If today's issue doesn't grab their attention, there is always tomorrow and the promise of something completely different.

George Bernard Shaw said the popular press was incapable of distinguishing between someone falling off a bicycle and the end of civilisation as we know it.

Where the worlds of journalism and show business merge, all distinctions are blurred. What matters is that attention is held, at least until the end of the programme or the page, with luck until the end of the week.

Of course, no one who hopes to gauge public reaction to events should dismiss the radio phone in any more than they should ignore the letters page in a newspaper.

The trouble starts when politicians and journalists abandon their roles as leaders and commentators to join the shouting match - in this case play on minds already closed by anger at the murders of the garda and the reporter.

It's a time when we to be opening the public debate to what now, seems possible, both in the immediate and in the longer terms; what might be done, now that the Government and the State agencies have felt the breath of public anger.

Proinsias De Rossa said yesterday that the most irresponsible thing would be to declare a fatwa on organised crime and in so "doing trample all over the painfully acquired civil rights of ordinary citizens; it must also protect the citizen from the exercise of undue powers by the State.

This is not a popular view these days. In fact it has hardly been heard among the macho declarations of the past week.

When Vincent Browne, James Nugent of the Bar Council or the law lecturer Caroline Fennell attempted to have civil liberties discussed they found themselves under attack by the angry brigade.

As for Mr De Rossa's insistence on the need for treatment centres, early intervention for those at risk, education programmes and a systematic approach to demand, he will have to fight hard for the means to pay for them in a hostile climate.

And even as he spoke at a European Union seminar in Dublin Castle, the latest unemployment figures reminded us of the growth of poverty side by side with the most startling prosperity that this State has witnessed.

ON THE closely related drugs problem, the Coalition at least acknowledges its share of responsibility for a predicament that has been a long time growing, though it cannot be forgotten that a year old promise of concerted action by the State agencies - gardai, Revenue Commissioners and Customs and Excise - came to nothing.

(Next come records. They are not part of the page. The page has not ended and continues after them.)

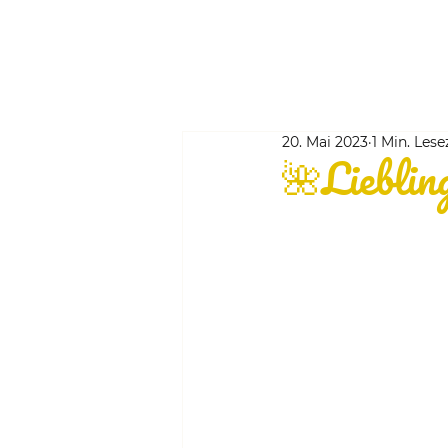
20. Mai 2023
1 Min. Lese
🌺Lieblin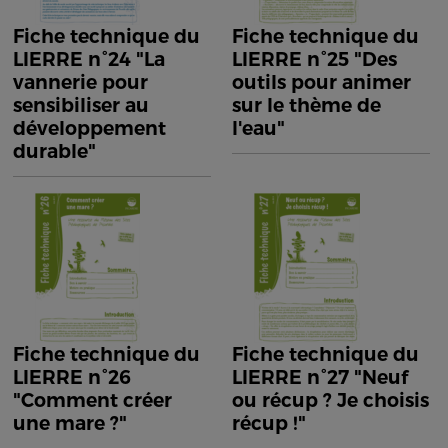
Fiche technique du
Fiche technique du
LIERRE n°24 "La
LIERRE n°25 "Des
vannerie pour
outils pour animer
sensibiliser au
sur le thème de
développement
l'eau"
durable"
Fiche technique du
Fiche technique du
LIERRE n°26
LIERRE n°27 "Neuf
"Comment créer
ou récup ? Je choisis
une mare ?"
récup !"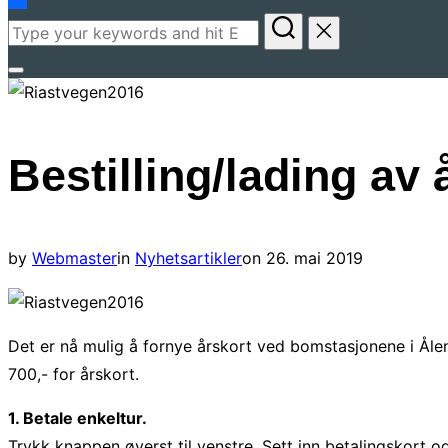
Search
for:
Toggle
sidebar
&
Bestilling/lading av 
navigation
Posted
by
Webmaster
in
Nyhetsartikler
on
26. mai 2019
on
Det er nå mulig å fornye årskort ved bomstasjonene i Ålen
700,- for årskort.
1. Betale enkeltur.
Trykk knappen øverst til venstre. Sett inn betalingskort 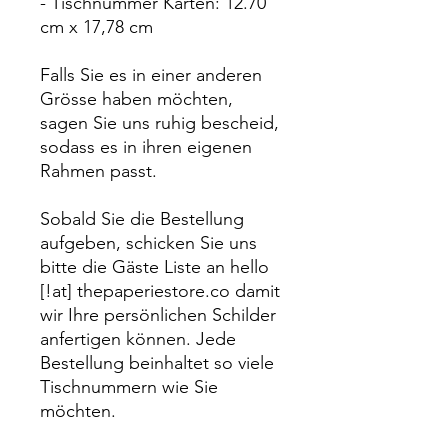
- Tischnummer Karten: 12.70
cm x 17,78 cm
Falls Sie es in einer anderen
Grösse haben möchten,
sagen Sie uns ruhig bescheid,
sodass es in ihren eigenen
Rahmen passt.
Sobald Sie die Bestellung
aufgeben, schicken Sie uns
bitte die Gäste Liste an hello
[!at] thepaperiestore.co damit
wir Ihre persönlichen Schilder
anfertigen können. Jede
Bestellung beinhaltet so viele
Tischnummern wie Sie
möchten.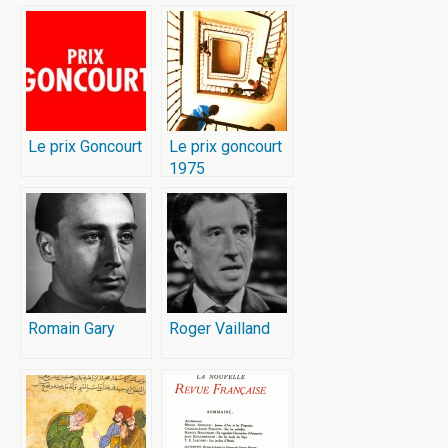
Le prix Goncourt
Le prix goncourt
1975
Romain Gary
Roger Vailland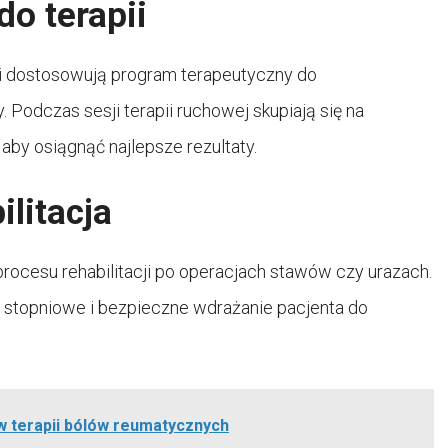
do terapii
owi dostosowują program terapeutyczny do
 Podczas sesji terapii ruchowej skupiają się na
by osiągnąć najlepsze rezultaty.
litacja
rocesu rehabilitacji po operacjach stawów czy urazach.
stopniowe i bezpieczne wdrażanie pacjenta do
 w terapii bólów reumatycznych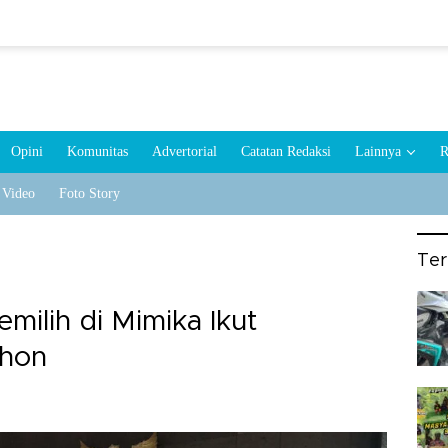
Opini
Komunitas
Advertorial
Catatan Redaksi
Lainnya
R
Video
Foto Story
Te
emilih di Mimika Ikut
hon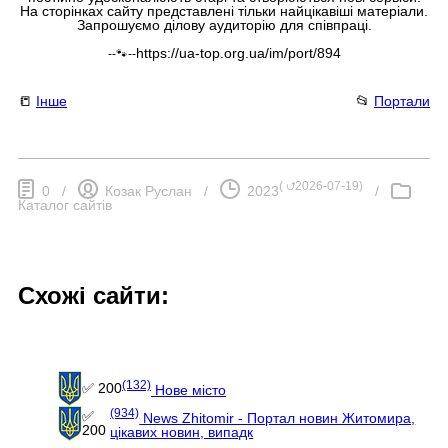
На сторінках сайту представлені тільки найцікавіші матеріали.
Запрошуємо ділову аудиторію для співпраці.
https://ua-top.org.ua/im/port/894
--🐾--
📒
Інше
📂
Портали
(
⮍2026-07-19
)
0
/
Козак Руслан
/
2023
/
Каталог сайтів
Схожі сайти:
(132)
✅ 200
Нове місто
(934)
✅
News Zhitomir - Портал новин Житомира,
200
цікавих новин, випадк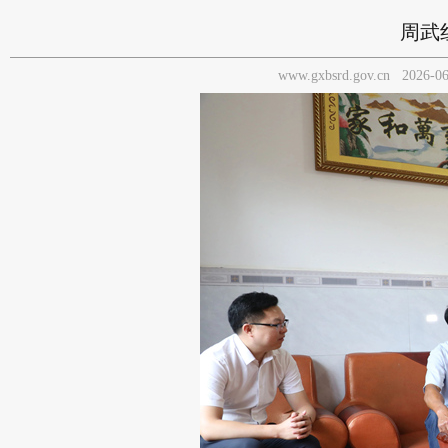
周武
www.gxbsrd.gov.cn
2026-06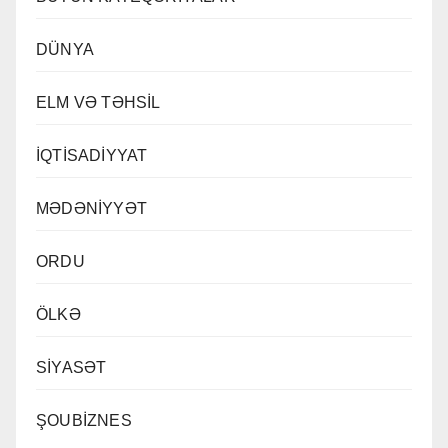
DÜNYA
ELM VƏ TƏHSİL
İQTİSADİYYAT
MƏDƏNİYYƏT
ORDU
ÖLKƏ
SİYASƏT
ŞOUBİZNES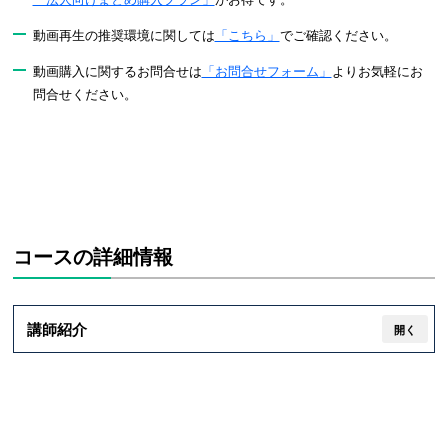
動画再生の推奨環境に関しては
「こちら」
でご確認ください。
動画購入に関するお問合せは
「お問合せフォーム」
よりお気軽にお
問合せください。
コースの詳細情報
講師紹介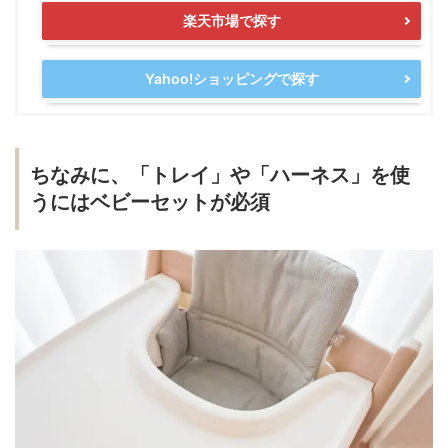
楽天市場で探す
Yahoo!ショッピングで探す
ちなみに、「トレイ」や「ハーネス」を使
うにはベビーセットが必須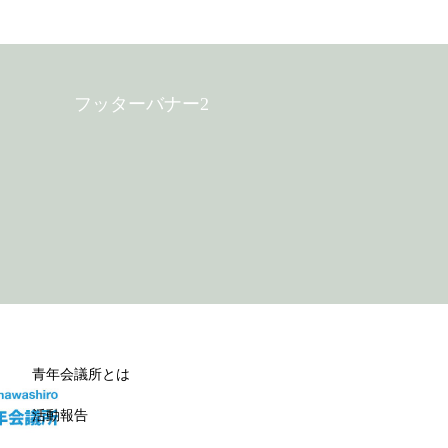
フッターバナー2
青年会議所とは
活動報告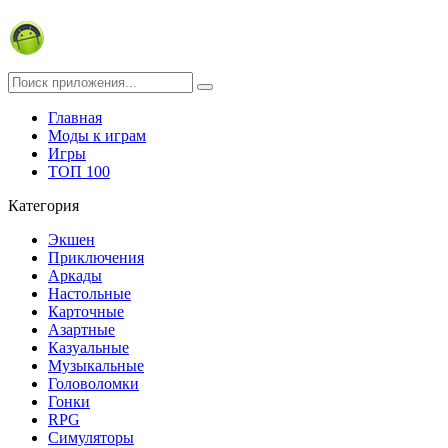
Главная
Моды к играм
Игры
ТОП 100
Категория
Экшен
Приключения
Аркады
Настольные
Карточные
Азартные
Казуальные
Музыкальные
Головоломки
Гонки
RPG
Симуляторы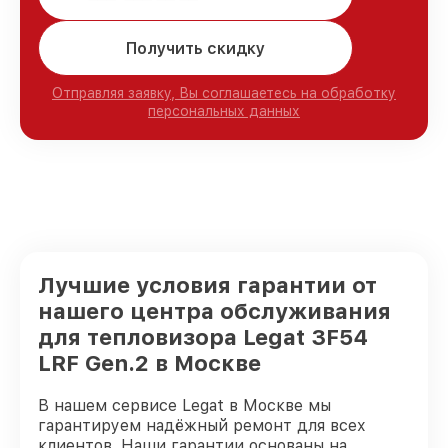
Получить скидку
Отправляя заявку, Вы соглашаетесь на обработку
персональных данных
Лучшие условия гарантии от
нашего центра обслуживания
для тепловизора Legat 3F54
LRF Gen.2 в Москве
В нашем сервисе Legat в Москве мы
гарантируем надёжный ремонт для всех
клиентов. Наши гарантии основаны на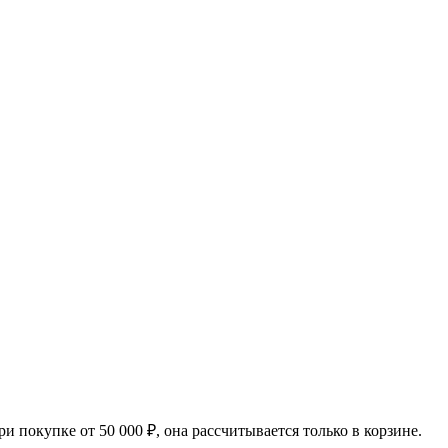
 покупке от 50 000 ₽, она рассчитывается только в корзине.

Some members of the Opposition seem to have forgotten their own or their parties' periods in Office: Nora Gwen after all is the eighth Minister for Justice in 14 years; all of the parties - with the exception of the Green Party - have held office in the 1990s.

This doesn't excuse the Coalition's lamentable failings. But it makes nonsense of the Opposition's pretence to have forgotten how illegal gains may have been shielded by the tax amnesty. Or how long it takes to get a £40 million building project under way.

And how easily politicians and commentators forget that the most expensive skulduggery to have been inflicted on this State was that combination of public deception and private profiteering investigated by the beef tribunal.

Yet the fines imposed by the European Union for those fraudulent activities amount to little less than the cost of all of the Coalition's security measures, give or take a million or two.

The security measures in turn will affect spending on housing, health and schools, if the warnings given by Ruairi Quinn this week come to pass. And whose housing, health and schools, do you imagine, will bear the brunt of the loss?